Architectural complexities and morphological variations of the indus fan and its elements: Understanding of the turbidite system through seismic characterization

The investigations of the processes occurring in submarine fans improve the understanding of intricacies of deepwater turbidity system and their associated developed architectural elements. The seismic patterns and depositional geometries of the channel levee complexes of the Indus fan have been studied using 2D/3D seismic and well data. The Indus fan is the second largest submarine fan in the world, with a horizontal extent of some 1500 km and a thickness of approx. 9 km. The development source of the Indus fan is divided into two units primarily based on their stratigraphic architecture and depositional characteristics. Firstly, the Eocene-Oligocene to Miocene lower unit that is built of channel lobes, and regionally developed large mass-transport deposits including megaturbidites. The other unit is Miocene and the Quaternary upper part that constitute major channel levee complexes with minor intercalations of locally developed mass transport deposits. The former progressively increase in thickness and width upwards the Eocene-Oligocene to Quaternary. This gave rise to symmetrical and asymmetrical growth patterns as a result of multiple phases of erosion and deposition. Such an architecture is present at an extensive scale primarily in the Plio-Pleistocene channels where the vertical to lateral growth ratio is higher than the channels. A single episode of thick MTDs is recognized by seismic reflection geometries suggesting sea level fluctuations that occurred between the Eocene-Oligocene and the Miocene, and from the Pliocene and the Quaternary channels.
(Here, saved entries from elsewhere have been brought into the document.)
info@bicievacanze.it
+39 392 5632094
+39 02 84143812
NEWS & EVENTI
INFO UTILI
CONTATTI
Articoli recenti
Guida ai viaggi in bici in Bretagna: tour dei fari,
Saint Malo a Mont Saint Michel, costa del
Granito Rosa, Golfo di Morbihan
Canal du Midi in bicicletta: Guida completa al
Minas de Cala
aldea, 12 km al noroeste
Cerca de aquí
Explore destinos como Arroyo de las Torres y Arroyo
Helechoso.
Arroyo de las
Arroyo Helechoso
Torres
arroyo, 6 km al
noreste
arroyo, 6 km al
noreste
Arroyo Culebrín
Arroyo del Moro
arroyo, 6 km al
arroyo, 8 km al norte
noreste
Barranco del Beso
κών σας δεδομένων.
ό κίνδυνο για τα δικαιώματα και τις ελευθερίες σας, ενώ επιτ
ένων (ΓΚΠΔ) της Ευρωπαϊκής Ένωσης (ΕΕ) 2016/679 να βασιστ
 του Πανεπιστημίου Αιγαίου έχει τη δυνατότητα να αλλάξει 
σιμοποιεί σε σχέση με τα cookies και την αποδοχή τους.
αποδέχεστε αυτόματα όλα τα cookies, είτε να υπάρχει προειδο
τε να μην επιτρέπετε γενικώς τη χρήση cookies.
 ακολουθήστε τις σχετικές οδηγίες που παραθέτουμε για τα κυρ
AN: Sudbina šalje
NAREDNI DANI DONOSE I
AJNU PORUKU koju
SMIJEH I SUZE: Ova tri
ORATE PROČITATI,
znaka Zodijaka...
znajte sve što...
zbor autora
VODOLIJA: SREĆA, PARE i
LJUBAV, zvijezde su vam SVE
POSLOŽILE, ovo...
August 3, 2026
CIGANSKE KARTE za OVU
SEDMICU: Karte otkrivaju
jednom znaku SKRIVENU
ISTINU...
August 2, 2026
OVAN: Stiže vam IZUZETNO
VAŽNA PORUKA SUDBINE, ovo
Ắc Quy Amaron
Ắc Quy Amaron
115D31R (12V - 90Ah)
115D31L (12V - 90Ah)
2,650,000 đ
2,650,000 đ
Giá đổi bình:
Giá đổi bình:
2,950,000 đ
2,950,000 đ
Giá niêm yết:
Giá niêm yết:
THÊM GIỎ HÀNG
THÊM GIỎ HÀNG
Regional confinements drastically affected the development of the Indus fan from the Eocene-Oligocene to Miocene, diminishing from the Pliocene-Quaternary. Sediment zonation occurred owing to the presence of structural confinements that controlled the growth of channel levee complexes and in general the entire Indus fan. Our results based on seismic reflection data of channel levee complexes suggest that increasing but alternating sediment supply from Eocene till Plio-Pleistocene, assisted the active channels and levee growth. Continuous increase in turbidity current size and energy along with sedimentation rates modified (i.e., increased the channel aspect ratio) the channel architecture of the Indus Fan.